----- Extrait fourni -----

Déclaration de M. Christian Pierret, secrétaire d'Etat à l'industrie, sur le rôle du gaz naturel dans la maitrise de la pollution atmosphérique, et suite à la directive européenne, sur l'ouverture totale des marchés du gaz aux particuliers, Paris le 12 septembre 2001.

Prononcé le

Intervenant(s) : 

Circonstance : Ouverture du Congrès du gaz organisé par l'Association française du gaz sur le thème "concurrence et environnement", à Paris, le 12 septembre 2001

Texte intégral

Allocution
de M. Christian PIERRET -
Secrétaire d'Etat à l'Industrie
d'ouverture du Congrès du gaz organisé
par l'Association française du gaz,
à Paris
le 12 septembre 2001
Monsieur le Président,
Mesdames, Messieurs,
Je suis heureux d'intervenir devant vous à l'occasion de ce Congrès du gaz.
Le thème de votre Congrès "concurrence et environnement" est particulièrement bien choisi et répond aux préoccupations actuelles du monde gazier.
I - Les préoccupations environnementales ont pris en effet une importance tout à fait particulière dans le domaine énergétique du fait notamment de la prise de conscience des risques liés au phénomène de l'effet de serre.
Il existe désormais une quasi-certitude sur le lien entre usage d'énergies fossiles émettrices de gaz à effet de serre et le réchauffement climatique.
Sans céder au catastrophisme ont peut estimer que la composition de l'atmosphère continuera de changer du fait de l'activité humaine au XXIème siècle.
Le Groupe d'experts intergouvernemental sur l'évolution du climat pronostique ainsi une élévation de la température de nos jours à l'an 2100 comprise entre 1,5 et 6° C et une élévation du niveau de la mer de 14 à 80 cm.
Notre planète a déjà connu de tels écarts de température, mais étalés sur plusieurs dizaines de milliers d'années.
Il est très difficile de prévoir les conséquences pour la santé, l'agriculture d'un réchauffement de cette ampleur concentré sur un siècle.
Mais assurément la lutte contre l'effet de serre est appelée à devenir un enjeu de niveau international majeur.
Dans ce contexte, le gaz naturel a un rôle à jouer au côté d'autres énergies comme le nucléaire ou les énergies renouvelables. En effet, est-il besoin de le rappeler, le gaz naturel contribue moins au phénomène d'effet de serre que les autres énergies fossiles. A usage égal pour le consommateur final, le gaz naturel émet 30 % de moins de gaz carbonique que le fioul et 45 % de moins que le charbon.

----- Données fournies -----

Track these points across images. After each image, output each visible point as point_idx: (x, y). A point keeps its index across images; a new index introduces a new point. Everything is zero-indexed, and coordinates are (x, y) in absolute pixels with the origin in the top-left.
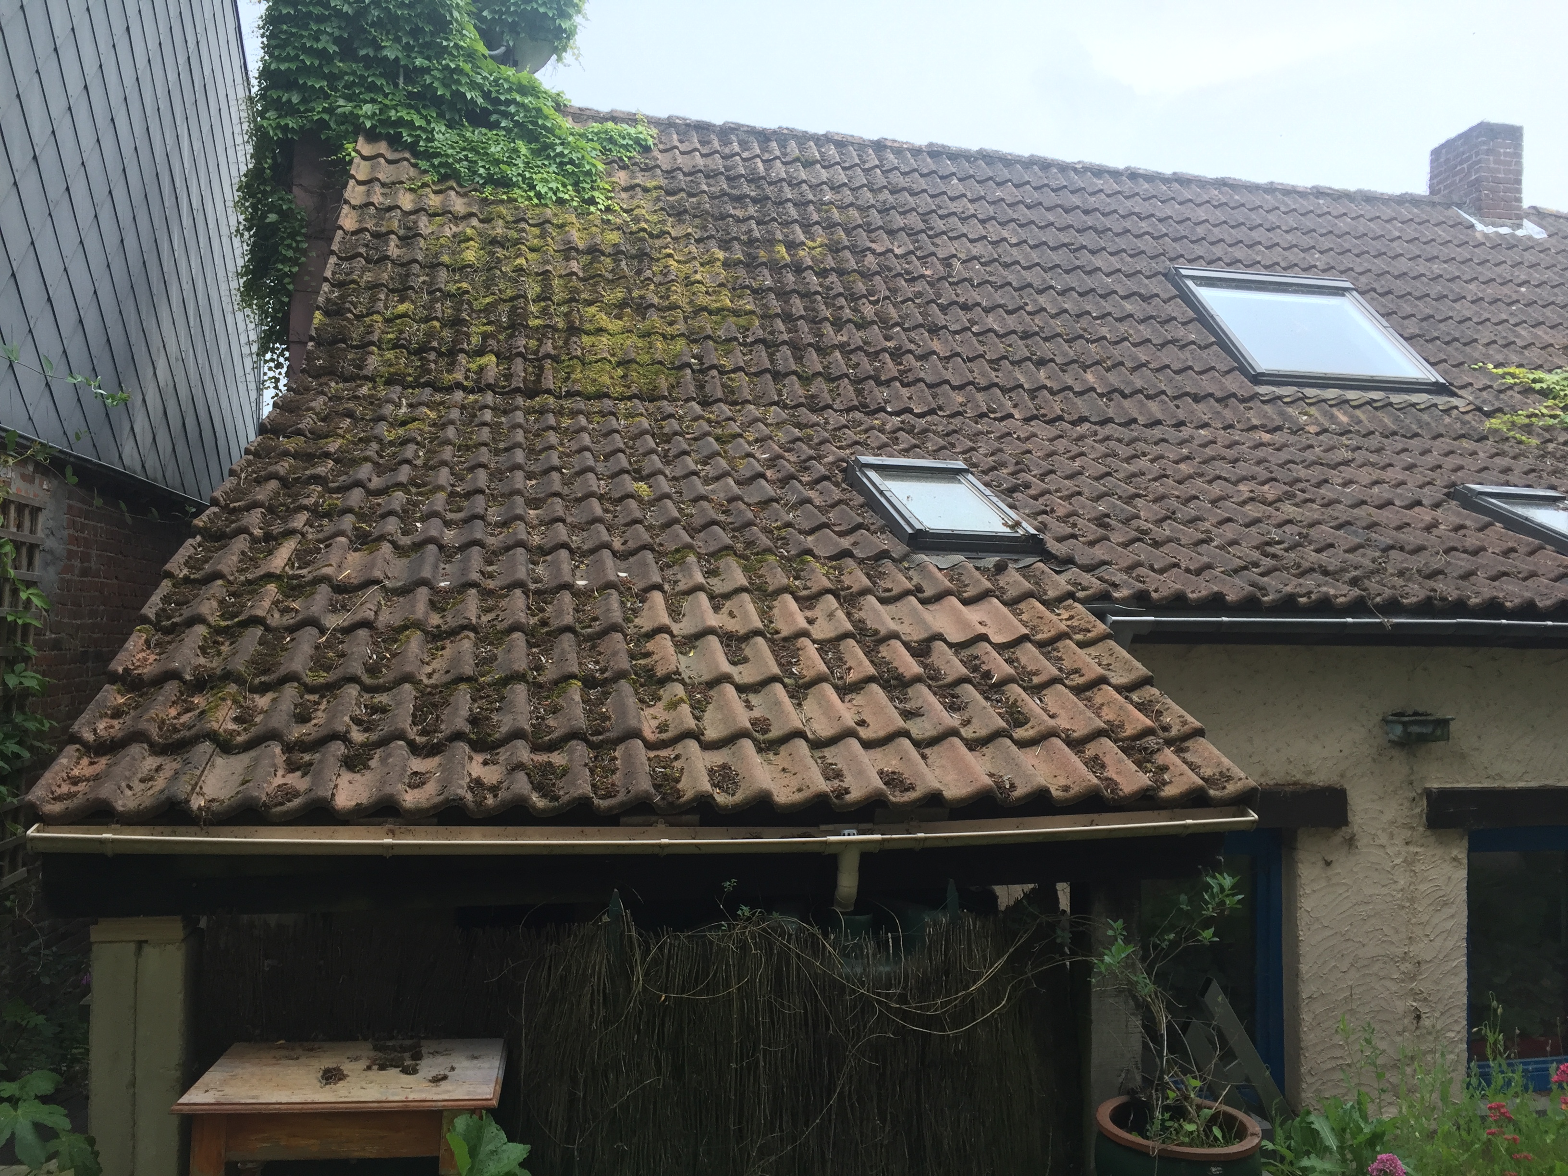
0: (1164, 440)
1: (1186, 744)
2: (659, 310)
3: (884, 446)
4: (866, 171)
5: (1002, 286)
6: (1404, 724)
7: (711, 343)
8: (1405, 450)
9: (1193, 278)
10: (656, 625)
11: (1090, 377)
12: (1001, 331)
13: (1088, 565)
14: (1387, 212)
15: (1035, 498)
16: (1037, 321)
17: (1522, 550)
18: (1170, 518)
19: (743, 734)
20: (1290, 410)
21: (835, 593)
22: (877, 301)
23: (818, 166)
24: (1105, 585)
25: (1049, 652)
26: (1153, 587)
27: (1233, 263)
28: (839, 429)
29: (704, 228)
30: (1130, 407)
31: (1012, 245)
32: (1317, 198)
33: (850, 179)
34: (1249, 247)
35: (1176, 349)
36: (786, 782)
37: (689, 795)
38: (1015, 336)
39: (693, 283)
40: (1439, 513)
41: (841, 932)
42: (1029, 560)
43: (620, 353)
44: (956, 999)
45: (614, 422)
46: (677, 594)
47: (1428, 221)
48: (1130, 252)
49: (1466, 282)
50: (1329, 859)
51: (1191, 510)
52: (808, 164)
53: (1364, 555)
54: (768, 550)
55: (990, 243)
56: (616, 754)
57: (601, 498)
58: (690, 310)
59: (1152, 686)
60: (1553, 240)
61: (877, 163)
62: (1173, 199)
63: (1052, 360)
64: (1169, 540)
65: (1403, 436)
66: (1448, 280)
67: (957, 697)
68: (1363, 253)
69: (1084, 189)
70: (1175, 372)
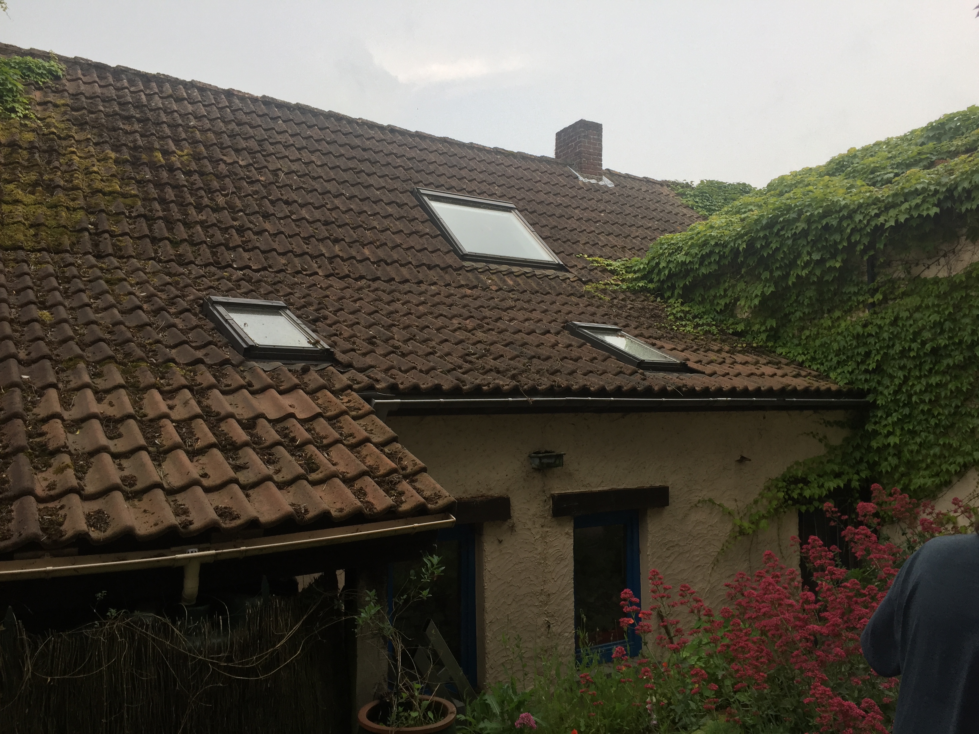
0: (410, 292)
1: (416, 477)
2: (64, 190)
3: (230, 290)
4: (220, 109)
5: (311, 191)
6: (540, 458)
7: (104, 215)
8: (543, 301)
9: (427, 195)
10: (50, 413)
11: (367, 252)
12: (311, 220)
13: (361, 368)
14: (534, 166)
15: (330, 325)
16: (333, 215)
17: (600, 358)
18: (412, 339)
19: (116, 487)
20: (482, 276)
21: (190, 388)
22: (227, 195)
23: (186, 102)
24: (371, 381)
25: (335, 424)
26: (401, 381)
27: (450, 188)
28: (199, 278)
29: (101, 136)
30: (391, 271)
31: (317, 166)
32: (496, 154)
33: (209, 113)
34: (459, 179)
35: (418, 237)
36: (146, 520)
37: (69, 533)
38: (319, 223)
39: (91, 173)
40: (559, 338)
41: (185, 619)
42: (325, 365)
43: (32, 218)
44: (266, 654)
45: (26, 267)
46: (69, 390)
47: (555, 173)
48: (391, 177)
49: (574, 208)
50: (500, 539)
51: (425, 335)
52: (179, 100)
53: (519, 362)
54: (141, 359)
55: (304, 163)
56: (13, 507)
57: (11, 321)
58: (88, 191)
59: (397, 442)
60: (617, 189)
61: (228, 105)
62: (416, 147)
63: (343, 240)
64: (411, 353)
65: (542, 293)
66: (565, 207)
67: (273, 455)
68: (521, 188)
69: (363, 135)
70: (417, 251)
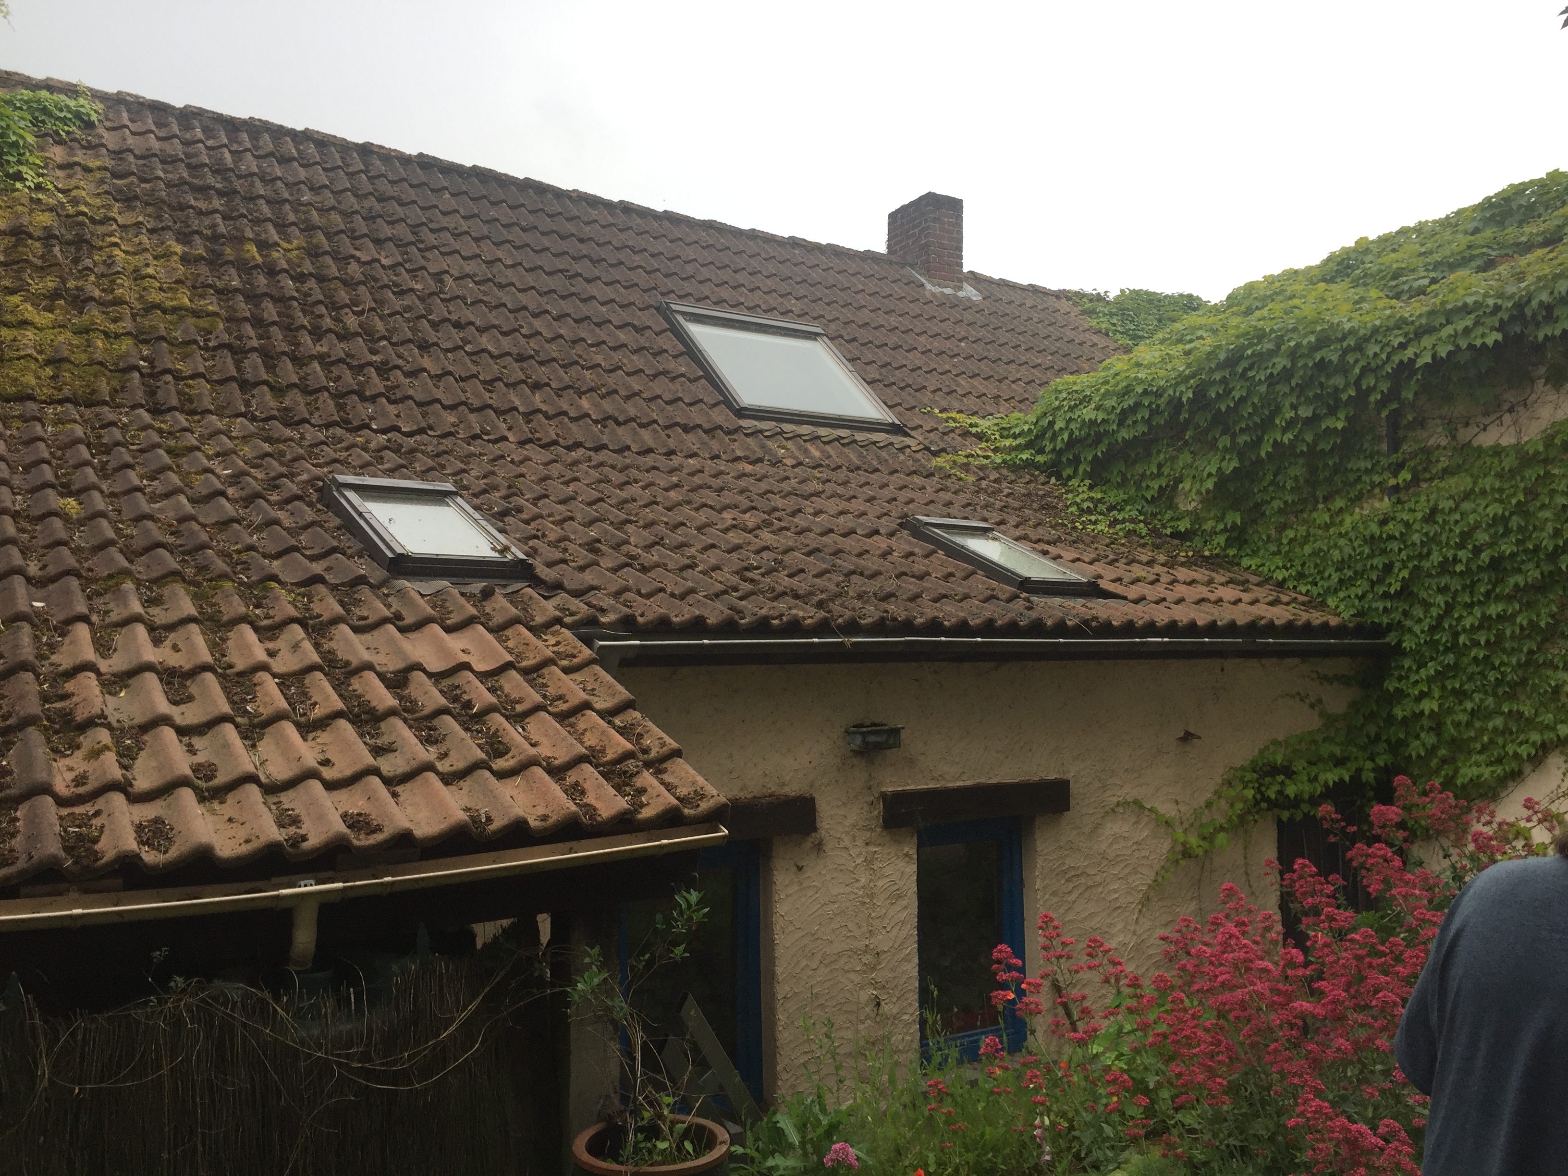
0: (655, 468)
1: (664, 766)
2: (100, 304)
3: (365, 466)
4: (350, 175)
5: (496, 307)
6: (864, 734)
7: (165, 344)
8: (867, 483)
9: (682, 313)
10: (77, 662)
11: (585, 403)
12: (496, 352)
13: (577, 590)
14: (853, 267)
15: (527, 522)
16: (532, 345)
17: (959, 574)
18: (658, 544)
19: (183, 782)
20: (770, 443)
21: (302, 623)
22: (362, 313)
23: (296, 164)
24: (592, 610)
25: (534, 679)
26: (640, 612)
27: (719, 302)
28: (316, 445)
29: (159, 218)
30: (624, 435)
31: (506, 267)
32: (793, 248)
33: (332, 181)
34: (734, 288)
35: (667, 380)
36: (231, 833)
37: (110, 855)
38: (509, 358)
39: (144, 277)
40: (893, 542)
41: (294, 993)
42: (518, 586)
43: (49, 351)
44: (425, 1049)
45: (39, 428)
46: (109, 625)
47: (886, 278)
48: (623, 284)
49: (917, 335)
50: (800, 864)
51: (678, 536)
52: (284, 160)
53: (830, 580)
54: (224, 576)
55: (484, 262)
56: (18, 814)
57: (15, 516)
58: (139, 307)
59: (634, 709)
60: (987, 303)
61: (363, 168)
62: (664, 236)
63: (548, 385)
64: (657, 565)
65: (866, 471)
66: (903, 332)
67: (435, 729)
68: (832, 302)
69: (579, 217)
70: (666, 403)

-----
----- Données fournies -----

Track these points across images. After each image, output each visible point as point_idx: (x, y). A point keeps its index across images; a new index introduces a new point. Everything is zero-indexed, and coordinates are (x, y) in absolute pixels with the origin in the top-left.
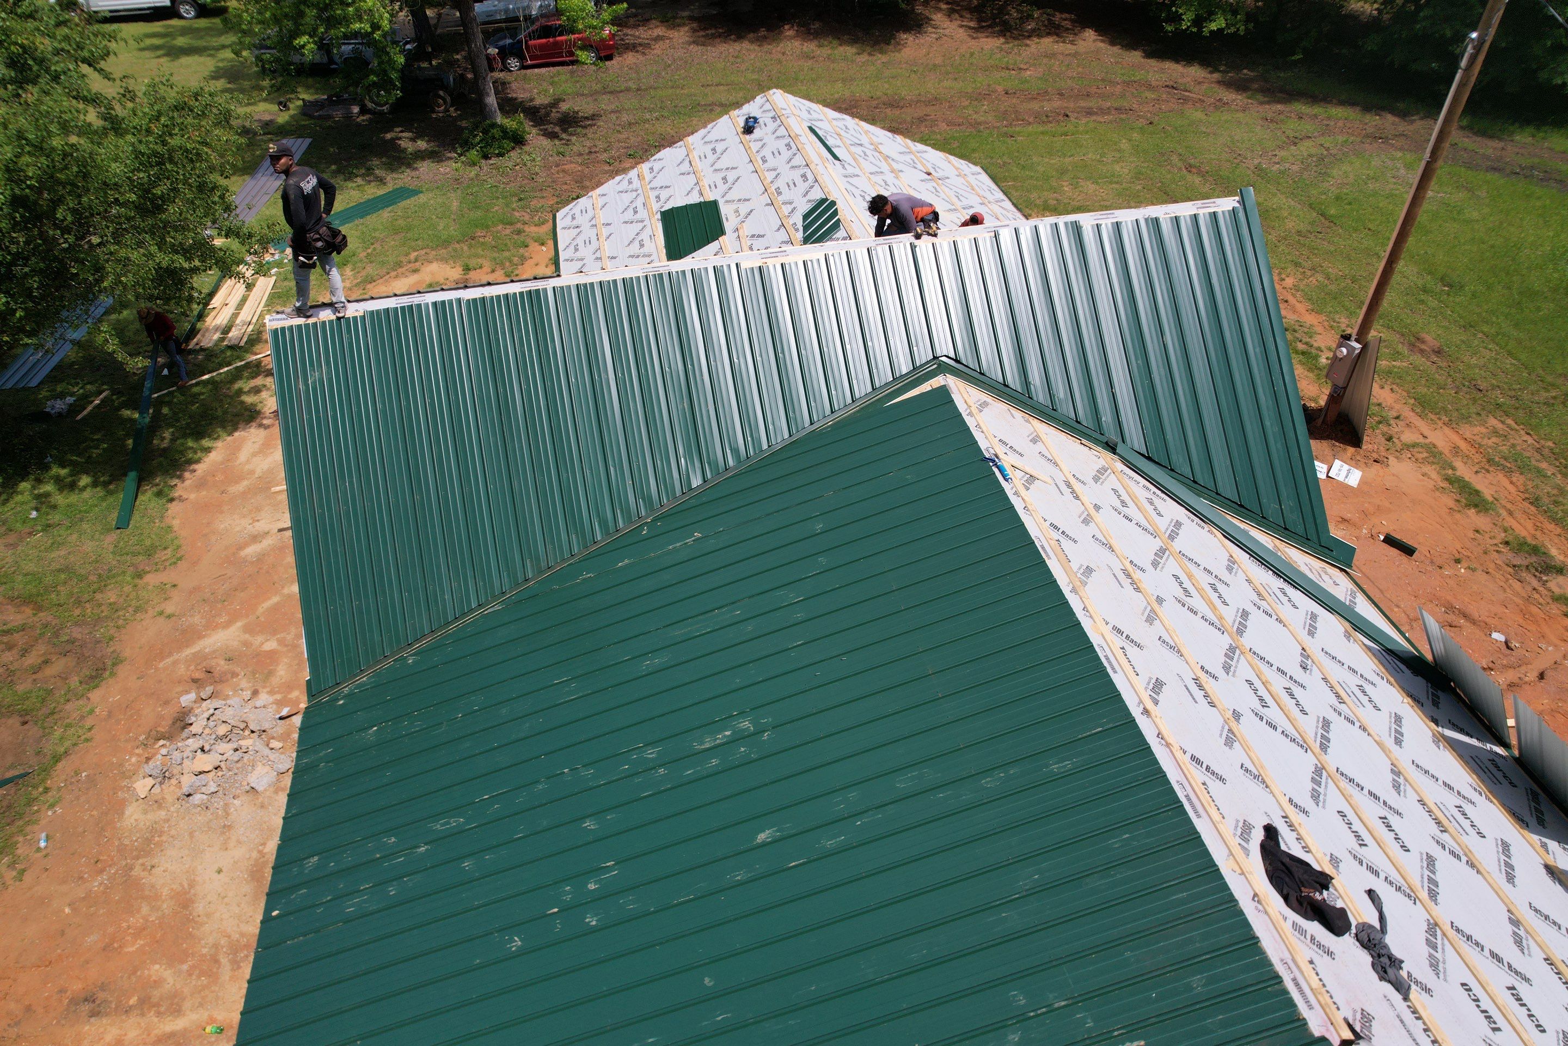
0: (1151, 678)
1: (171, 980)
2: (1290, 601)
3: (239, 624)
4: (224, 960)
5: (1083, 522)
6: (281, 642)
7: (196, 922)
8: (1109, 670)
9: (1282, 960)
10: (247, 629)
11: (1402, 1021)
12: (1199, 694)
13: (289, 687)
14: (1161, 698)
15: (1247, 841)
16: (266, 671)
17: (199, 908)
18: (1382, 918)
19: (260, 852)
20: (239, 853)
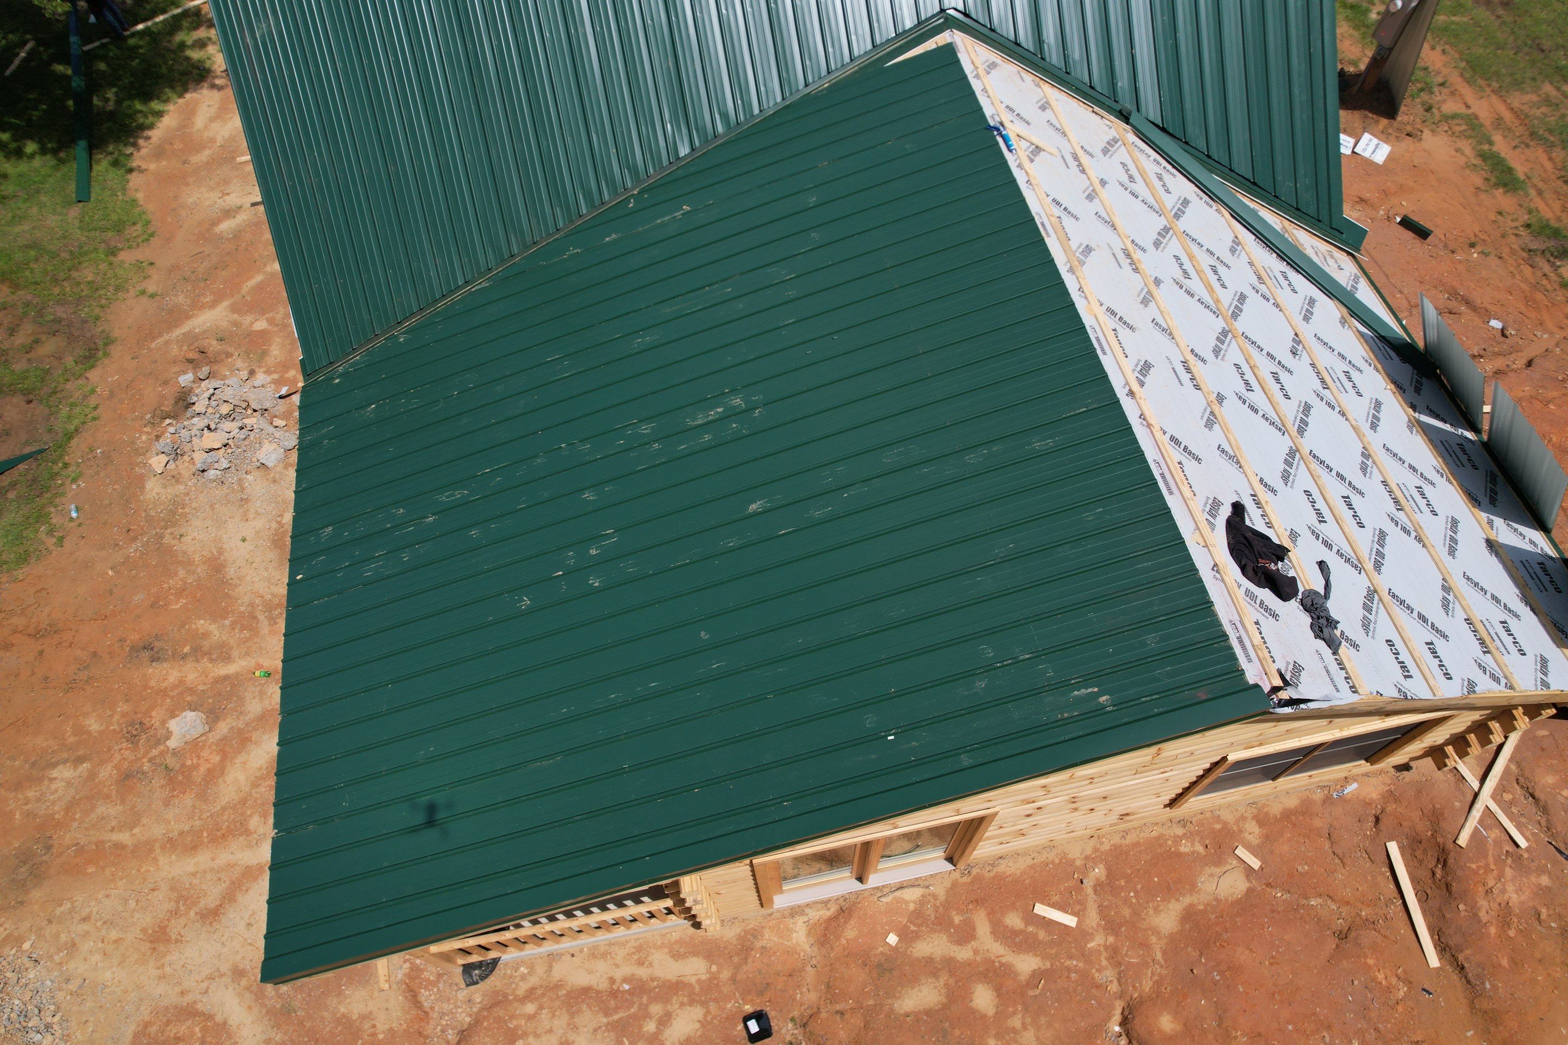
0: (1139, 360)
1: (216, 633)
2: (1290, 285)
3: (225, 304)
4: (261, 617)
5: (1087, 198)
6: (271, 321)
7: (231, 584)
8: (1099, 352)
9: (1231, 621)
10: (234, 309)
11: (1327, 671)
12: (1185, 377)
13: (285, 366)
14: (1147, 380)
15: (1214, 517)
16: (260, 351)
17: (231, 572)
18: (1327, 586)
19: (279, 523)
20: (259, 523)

-----

- **Tâche à réaliser**
Dites si chacune des affirmations ci-dessous s'accorde avec l'extrait fourni, en répondant par oui ou par non et en citant textuellement les mots de l'extrait qui permettent de trancher. 1. Le congrès avait pour thème « énergie et climat ». 2. Selon l'orateur, la planète n'a jamais connu de tels écarts de température. 3. À usage égal pour le consommateur final, le gaz naturel émet 45 % de gaz carbonique de moins que le charbon.

- **Résultat obtenu**
1. Non : « Le thème de votre Congrès "concurrence et environnement" est particulièrement bien choisi ».
2. Non : « Notre planète a déjà connu de tels écarts de température, mais étalés sur plusieurs dizaines de milliers d'années ».
3. Oui : « A usage égal pour le consommateur final, le gaz naturel émet 30 % de moins de gaz carbonique que le fioul et 45 % de moins que le charbon ».